1940 : ce qu’on commence à savoir et ce qui reste à découvrir
Le surgissement, en 1992, des papiers du général Doumenc, le troisième personnage de l’armée française en 1940 et l’élément le plus dynamique des états-majors de Gamelin, Georges et Weygand, a modifié en profondeur notre approche du désastre. À la vision répandue d’un pays décadent, il convenait de substituer, et à la vision gaullienne (une défaite purement militaire, due au passéisme des généraux) d’ajouter, la prise de conscience d’un coup allemand excellent et peu résistible. Comme le dit Doumenc dans un texte intitulé « Pièce écrite au moment de l’armistice » : « (…) nos adversaires, qui avaient pour eux tous les avantages de l’offensive, on su en tirer grand parti. Leur manœuvre fondée sur la réussite d’une attaque centrale qu’ont menée de bout en bout leurs corps cuirassés et motorisés, a bénéficié d’une rapidité et d’une perfection d’exécution dont il faut reconnaître tout le mérite ».

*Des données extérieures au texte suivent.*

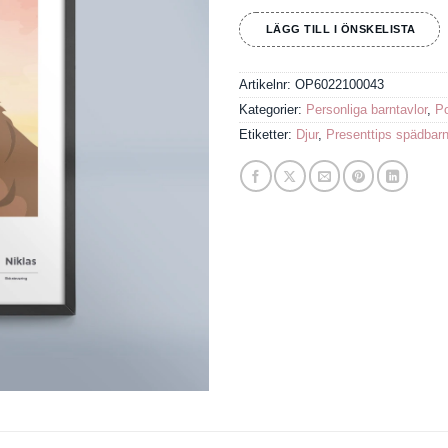
LÄGG TILL I ÖNSKELISTA
Artikelnr:
OP6022100043
Kategorier:
Personliga barntavlor
,
Po
Etiketter:
Djur
,
Presenttips spädbarn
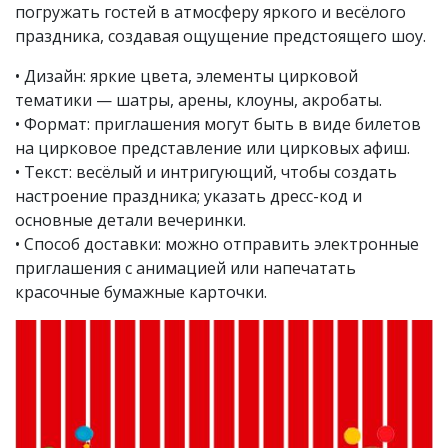
погружать гостей в атмосферу яркого и весёлого
праздника, создавая ощущение предстоящего шоу.
• Дизайн: яркие цвета, элементы цирковой
тематики — шатры, арены, клоуны, акробаты.
• Формат: приглашения могут быть в виде билетов
на цирковое представление или цирковых афиш.
• Текст: весёлый и интригующий, чтобы создать
настроение праздника; указать дресс-код и
основные детали вечеринки.
• Способ доставки: можно отправить электронные
приглашения с анимацией или напечатать
красочные бумажные карточки.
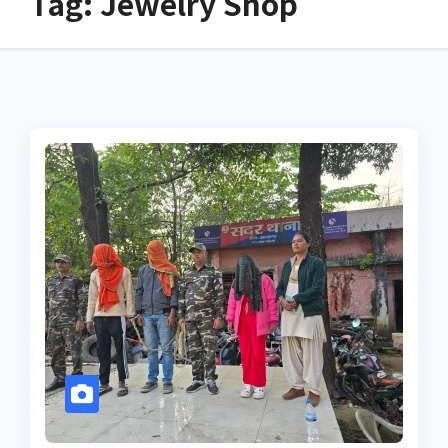
Tag:
Jewelry Shop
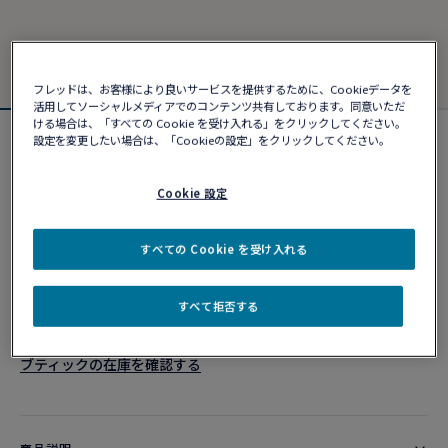
フレッドは、お客様により良いサービスを提供するために、Cookieデータを
活用してソーシャルメディアでのコンテンツ共有しております。同意いただ
ける場合は、「すべての Cookie を受け入れる」をクリックしてください。
設定を変更したい場合は、「Cookieの設定」をクリックしてください。
フォース10ブレスレット
¥ 903,980
Cookie 設定
カスタマイズ
すべての Cookie を受け入れる
ショッピングバッグに追加
すべて拒否する
10営業日以内に発送
ブティックの在庫を確認する​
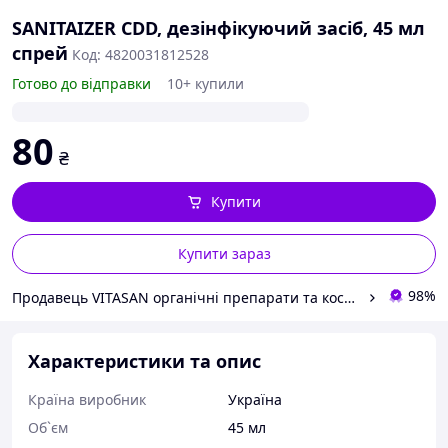
SANITAIZER CDD, дезінфікуючий засіб, 45 мл
спрей
Код: 4820031812528
Готово до відправки
10+ купили
80
₴
Купити
Купити зараз
98%
Продавець VITASAN органічні препарати та косметика для здоров'я
Характеристики та опис
Країна виробник
Україна
Об`єм
45 мл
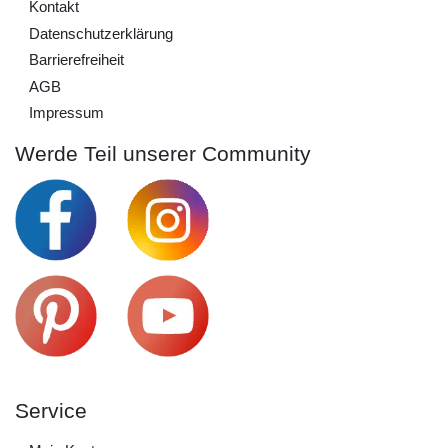
Kontakt
Daten­schutz­erklärung
Barrierefreiheit
AGB
Impressum
Werde Teil unserer Community
Service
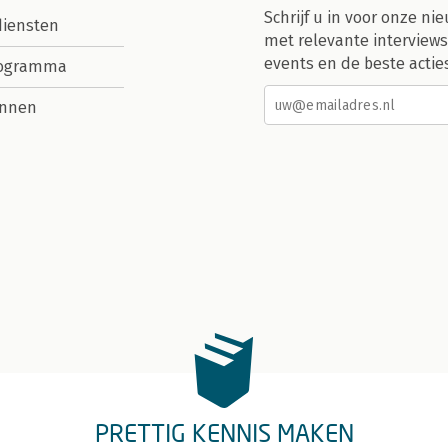
Schrijf u in voor onze nie
diensten
met relevante interviews
events en de beste actie
rogramma
nnen
PRETTIG KENNIS MAKEN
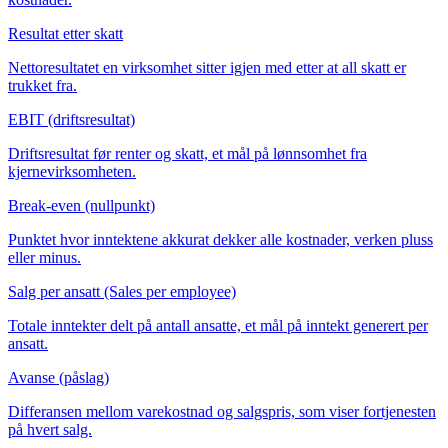
Resultat etter skatt
Nettoresultatet en virksomhet sitter igjen med etter at all skatt er
trukket fra.
EBIT (driftsresultat)
Driftsresultat før renter og skatt, et mål på lønnsomhet fra
kjernevirksomheten.
Break-even (nullpunkt)
Punktet hvor inntektene akkurat dekker alle kostnader, verken pluss
eller minus.
Salg per ansatt (Sales per employee)
Totale inntekter delt på antall ansatte, et mål på inntekt generert per
ansatt.
Avanse (påslag)
Differansen mellom varekostnad og salgspris, som viser fortjenesten
på hvert salg.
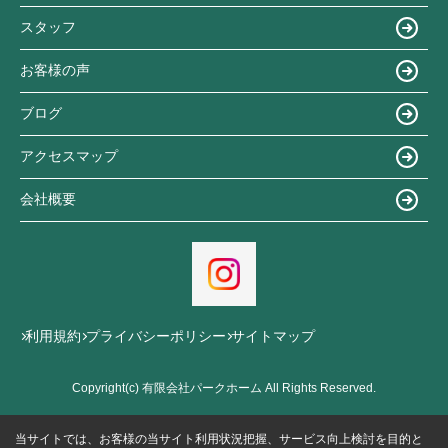
スタッフ
お客様の声
ブログ
アクセスマップ
会社概要
利用規約
プライバシーポリシー
サイトマップ
Copyright(c) 有限会社パークホーム All Rights Reserved.
当サイトでは、お客様の当サイト利用状況把握、サービス向上検討を目的と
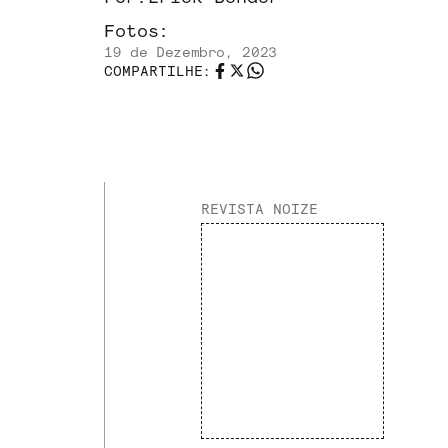
Fotos:
19 de Dezembro, 2023
COMPARTILHE:
REVISTA NOIZE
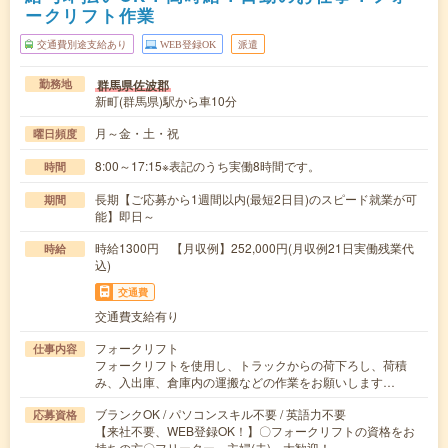
ークリフト作業
交通費別途支給あり
WEB登録OK
派遣
群馬県佐波郡
勤務地
新町(群馬県)駅から車10分
月～金・土・祝
曜日頻度
8:00～17:15※表記のうち実働8時間です。
時間
長期【ご応募から1週間以内(最短2日目)のスピード就業が可
期間
能】即日～
時給1300円 【月収例】252,000円(月収例21日実働残業代
時給
込)
交通費
交通費支給有り
フォークリフト
仕事内容
フォークリフトを使用し、トラックからの荷下ろし、荷積
み、入出庫、倉庫内の運搬などの作業をお願いします…
ブランクOK / パソコンスキル不要 / 英語力不要
応募資格
【来社不要、WEB登録OK！】〇フォークリフトの資格をお
持ちの方〇フリーター、主婦(夫) 大歓迎！ …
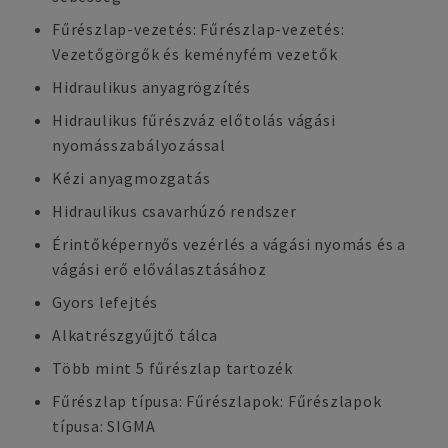
Fűrészlap-vezetés: Fűrészlap-vezetés:
Vezetőgörgők és keményfém vezetők
Hidraulikus anyagrögzítés
Hidraulikus fűrészváz előtolás vágási
nyomásszabályozással
Kézi anyagmozgatás
Hidraulikus csavarhúzó rendszer
Érintőképernyős vezérlés a vágási nyomás és a
vágási erő előválasztásához
Gyors lefejtés
Alkatrészgyűjtő tálca
Több mint 5 fűrészlap tartozék
Fűrészlap típusa: Fűrészlapok: Fűrészlapok
típusa: SIGMA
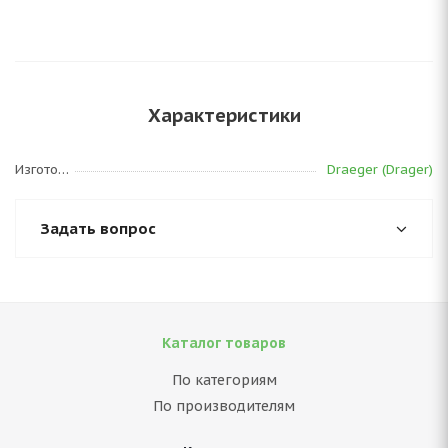
Характеристики
Изготовитель
Draeger (Drager)
Задать вопрос
Каталог товаров
По категориям
По производителям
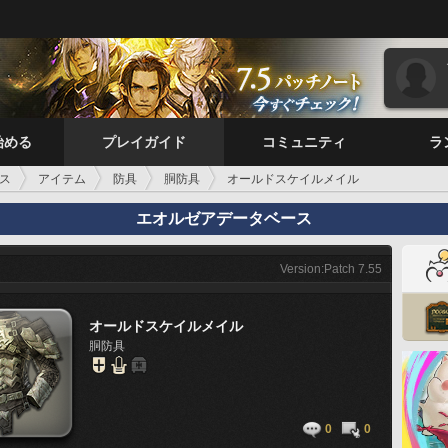
始める
プレイガイド
コミュニティ
ラ
ス
アイテム
防具
胴防具
オールドスケイルメイル
エオルゼアデータベース
Version:Patch 7.55
オールドスケイルメイル
胴防具
0
0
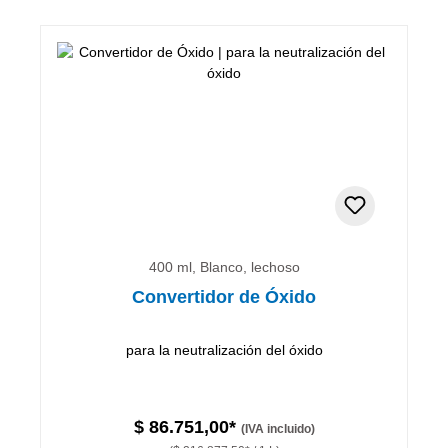
400 ml, Blanco, lechoso
Convertidor de Óxido
para la neutralización del óxido
$ 86.751,00*
(IVA incluido)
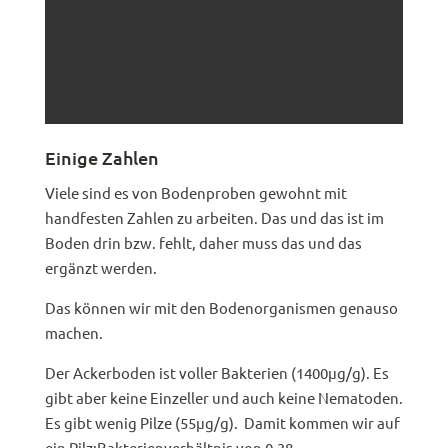
Einige Zahlen
Viele sind es von Bodenproben gewohnt mit
handfesten Zahlen zu arbeiten. Das und das ist im
Boden drin bzw. fehlt, daher muss das und das
ergänzt werden.
Das können wir mit den Bodenorganismen genauso
machen.
Der Ackerboden ist voller Bakterien (1400µg/g). Es
gibt aber keine Einzeller und auch keine Nematoden.
Es gibt wenig Pilze (55µg/g). Damit kommen wir auf
ein Pilz:Bakterienverhältnis von 0,38.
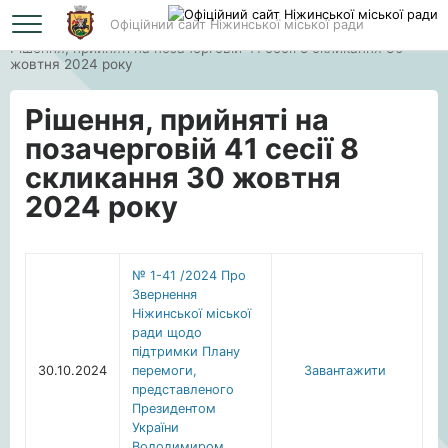
Офіційний сайт Ніжинської міської ради
Головна
Рішення, прийняті на позачерговій 41 сесії 8 скликання 30
жовтня 2024 року
Рішення, прийняті на
позачерговій 41 сесії 8
скликання 30 жовтня
2024 року
№ 1-41 /2024 Про
Звернення
Ніжинської міської
ради щодо
підтримки Плану
30.10.2024
перемоги,
Завантажити
представленого
Президентом
України
Володимиром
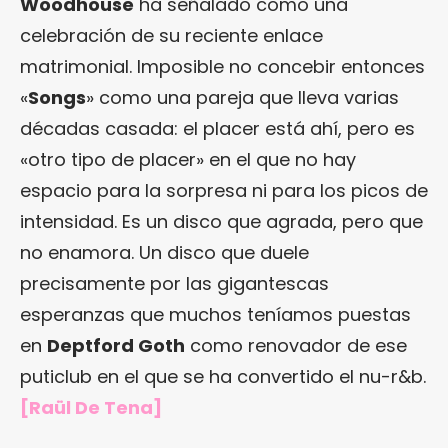
Woodhouse
ha señalado como una
celebración de su reciente enlace
matrimonial. Imposible no concebir entonces
«
Songs
» como una pareja que lleva varias
décadas casada: el placer está ahí, pero es
«otro tipo de placer» en el que no hay
espacio para la sorpresa ni para los picos de
intensidad. Es un disco que agrada, pero que
no enamora. Un disco que duele
precisamente por las gigantescas
esperanzas que muchos teníamos puestas
en
Deptford Goth
como renovador de ese
puticlub en el que se ha convertido el nu-r&b.
[Raül De Tena]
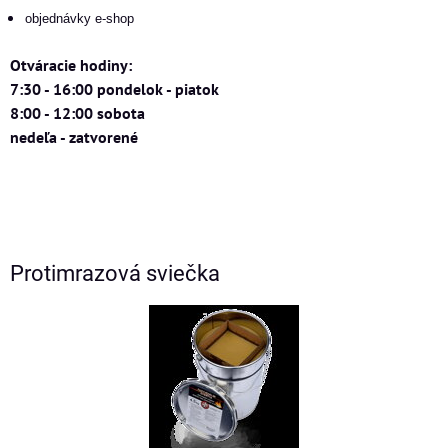
objednávky e-shop
Otváracie hodiny:
7:30 - 16:00 pondelok - piatok
8:00 - 12:00 sobota
nedeľa - zatvorené
Protimrazová sviečka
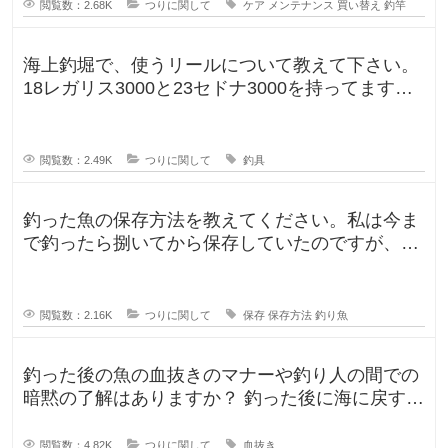
閲覧数：2.68K
つりに関して
ケア
メンテナンス
買い替え
釣竿
海上釣堀で、使うリールについて教えて下さい。
18レガリス3000と23セドナ3000を持ってます。
レガリスを鯛用、
閲覧数：2.49K
つりに関して
釣具
釣った魚の保存方法を教えてください。私は今ま
で釣ったら捌いてから保存していたのですが、人
によって意見が違ったので気になり
閲覧数：2.16K
つりに関して
保存
保存方法
釣り魚
釣った後の魚の血抜きのマナーや釣り人の間での
暗黙の了解はありますか？ 釣った後に海に戻す
人、血抜きをして家に持ち帰る人
閲覧数：4.82K
つりに関して
血抜き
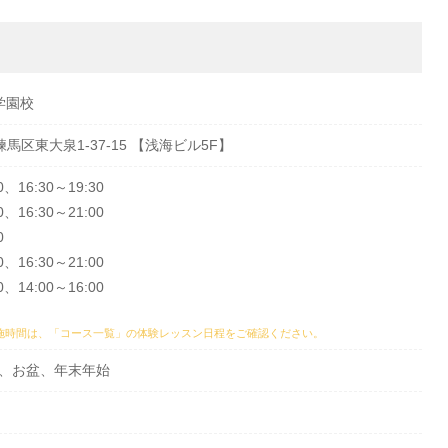
学園校
練馬区東大泉1-37-15 【浅海ビル5F】
、16:30～19:30
、16:30～21:00
0
、16:30～21:00
、14:00～16:00
施時間は、
「コース一覧」の体験レッスン日程
をご確認ください。
、お盆、年末年始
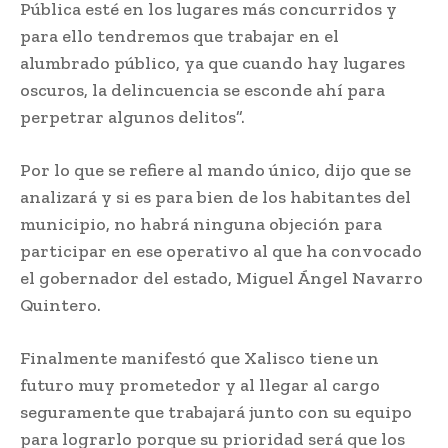
Pública esté en los lugares más concurridos y
para ello tendremos que trabajar en el
alumbrado público, ya que cuando hay lugares
oscuros, la delincuencia se esconde ahí para
perpetrar algunos delitos”.
Por lo que se refiere al mando único, dijo que se
analizará y si es para bien de los habitantes del
municipio, no habrá ninguna objeción para
participar en ese operativo al que ha convocado
el gobernador del estado, Miguel Ángel Navarro
Quintero.
Finalmente manifestó que Xalisco tiene un
futuro muy prometedor y al llegar al cargo
seguramente que trabajará junto con su equipo
para lograrlo porque su prioridad será que los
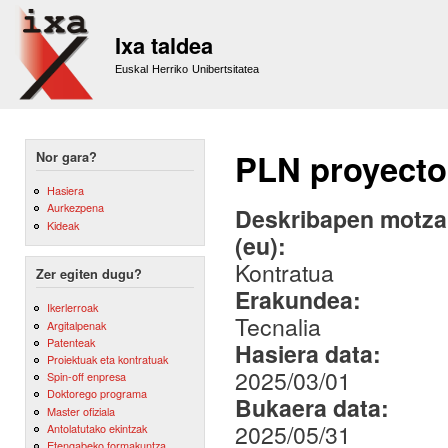
Sk
m
Ixa taldea
co
Euskal Herriko Unibertsitatea
PLN proyecto
Nor gara?
Hasiera
Aurkezpena
Deskribapen motza,
Kideak
(eu):
Kontratua
Zer egiten dugu?
Erakundea:
Ikerlerroak
Tecnalia
Argitalpenak
Patenteak
Hasiera data:
Proiektuak eta kontratuak
2025/03/01
Spin-off enpresa
Doktorego programa
Bukaera data:
Master ofiziala
2025/05/31
Antolatutako ekintzak
Etengabeko formakuntza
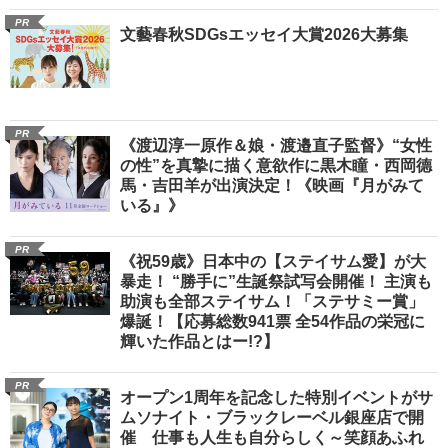
PR
文藝春秋SDGsエッセイ大賞2026大募集
PR
《渡辺淳一原作＆娘・渡邉直子監督》“女性
の性”を真摯に描く意欲作に黒木瞳・西岡德
馬・吉田羊が出演決定！《映画『月がみて
いる』》
PR
《祝59歳》日本中の【ステイサム愛】が大
暴走！ “勝手に”生誕祭試写会開催！ 主演も
助演も全部ステイサム！「ステサミー賞」
爆誕！【応募総数941票 全54作品の栄冠に
輝いた作品とはー!?】
PR
オープン1周年を記念した特別イベントがサ
ムソナイト・ブラックレーベル銀座店で開
催 仕事も人生も自分らしく～笑顔あふれ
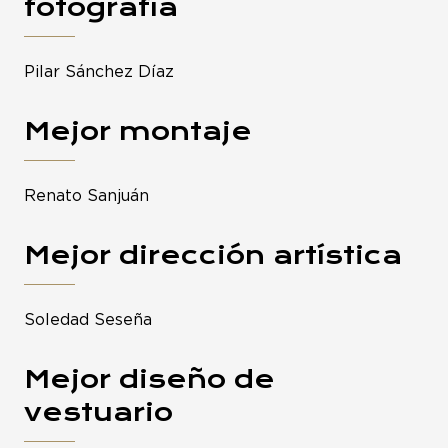
fotografía
Pilar Sánchez Díaz
Mejor montaje
Renato Sanjuán
Mejor dirección artística
Soledad Seseña
Mejor diseño de
vestuario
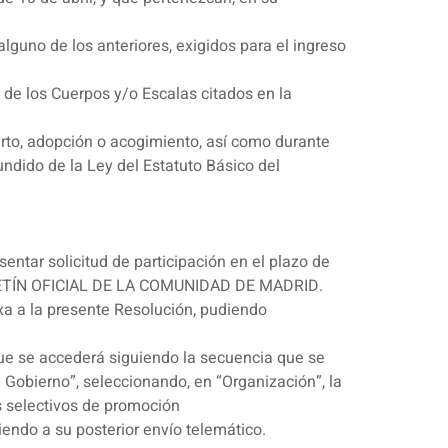
 alguno de los anteriores, exigidos para el ingreso
de los Cuerpos y/o Escalas citados en la
arto, adopción o acogimiento, así como durante
undido de la Ley del Estatuto Básico del
entar solicitud de participación en el plazo de
l BOLETÍN OFICIAL DE LA COMUNIDAD DE MADRID.
exa a la presente Resolución, pudiendo
que se accederá siguiendo la secuencia que se
 Gobierno”, seleccionando, en “Organización”, la
s selectivos de promoción
endo a su posterior envío telemático.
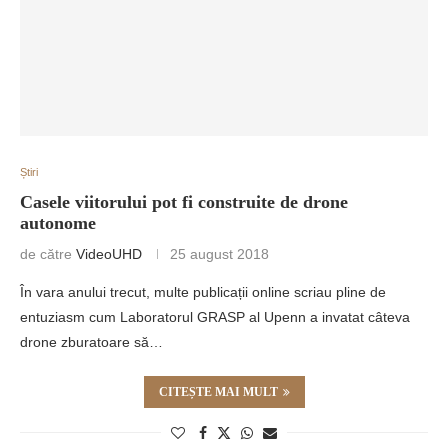
Știri
Casele viitorului pot fi construite de drone
autonome
de către
VideoUHD
25 august 2018
În vara anului trecut, multe publicații online scriau pline de
entuziasm cum Laboratorul GRASP al Upenn a invatat câteva
drone zburatoare să…
CITEȘTE MAI MULT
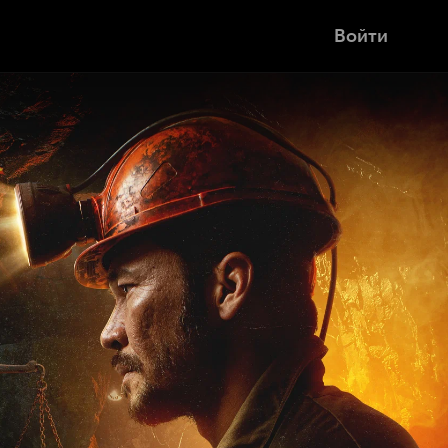
Войти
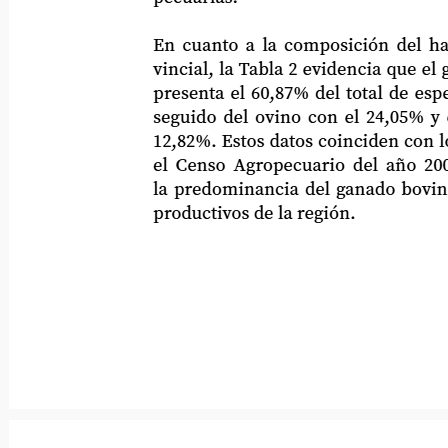
En cuanto a la composición del hato g
vincial, la Tabla 2 evidencia que el gan
presenta el 60,87% del total de especies 
seguido del ovino con el 24,05% y el p
12,82%. Estos datos coinciden con los r
el Censo Agropecuario del año 2000, 
la predominancia del ganado bovino en 
productivos de la región.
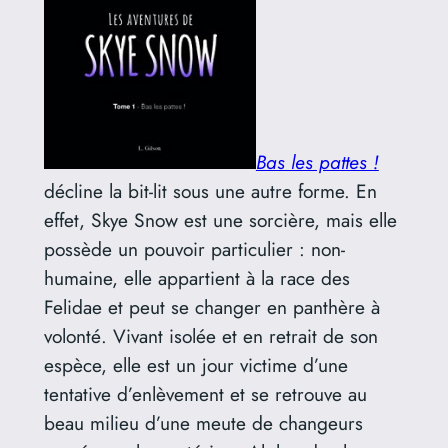
Bas les pattes !
décline la bit-lit sous une autre forme. En
effet, Skye Snow est une sorcière, mais elle
possède un pouvoir particulier : non-
humaine, elle appartient à la race des
Felidae et peut se changer en panthère à
volonté. Vivant isolée et en retrait de son
espèce, elle est un jour victime d’une
tentative d’enlèvement et se retrouve au
beau milieu d’une meute de changeurs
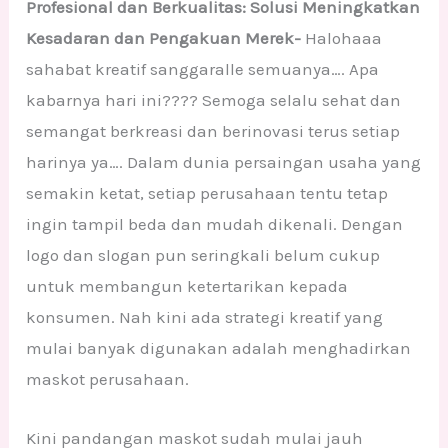
Profesional dan Berkualitas: Solusi Meningkatkan
Kesadaran dan Pengakuan Merek-
Halohaaa
sahabat kreatif sanggaralle semuanya…. Apa
kabarnya hari ini???? Semoga selalu sehat dan
semangat berkreasi dan berinovasi terus setiap
harinya ya…. Dalam dunia persaingan usaha yang
semakin ketat, setiap perusahaan tentu tetap
ingin tampil beda dan mudah dikenali. Dengan
logo dan slogan pun seringkali belum cukup
untuk membangun ketertarikan kepada
konsumen. Nah kini ada strategi kreatif yang
mulai banyak digunakan adalah menghadirkan
maskot perusahaan.
Kini pandangan maskot sudah mulai jauh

Encore Doumenc ne semble-t-il pas avoir compris ce que vingt années de recherches et de confrontations ont permis de mieux cerner : outre l’excellence de la manœuvre sur le terrain, l’Allemagne avait tout fait pour attirer les armées adverses dans le piège belge. En apparaissant depuis 1938 comme un amateur de proies modestes, contre qui il devenait urgent d’engager la « bataille des neutres » ; en organisant ou en tolérant des fuites selon lesquelles une attaque aurait lieu le 10 mai contre le futur « Benelux », et lui seul (1).
Un contre-feu, il est vrai, s’est allumé en 1995 avec la publication d’un livre redoutablement soigné et bien présenté, celui de Karl-Heinz Frieser, Blitzkrieg-Legende (dont la bibliographie s’arrête en 1991). Il postulait qu’il n’y avait pas plus de pilote dans l’avion allemand que dans le français ! Et que la décision s’était faite à l’avant dans le hasard des rencontres, l’esprit d’initiative des commandants d’unités blindées allemandes l’emportant sur les hésitations de leurs vis-à-vis français, incapables d’agir sans directives.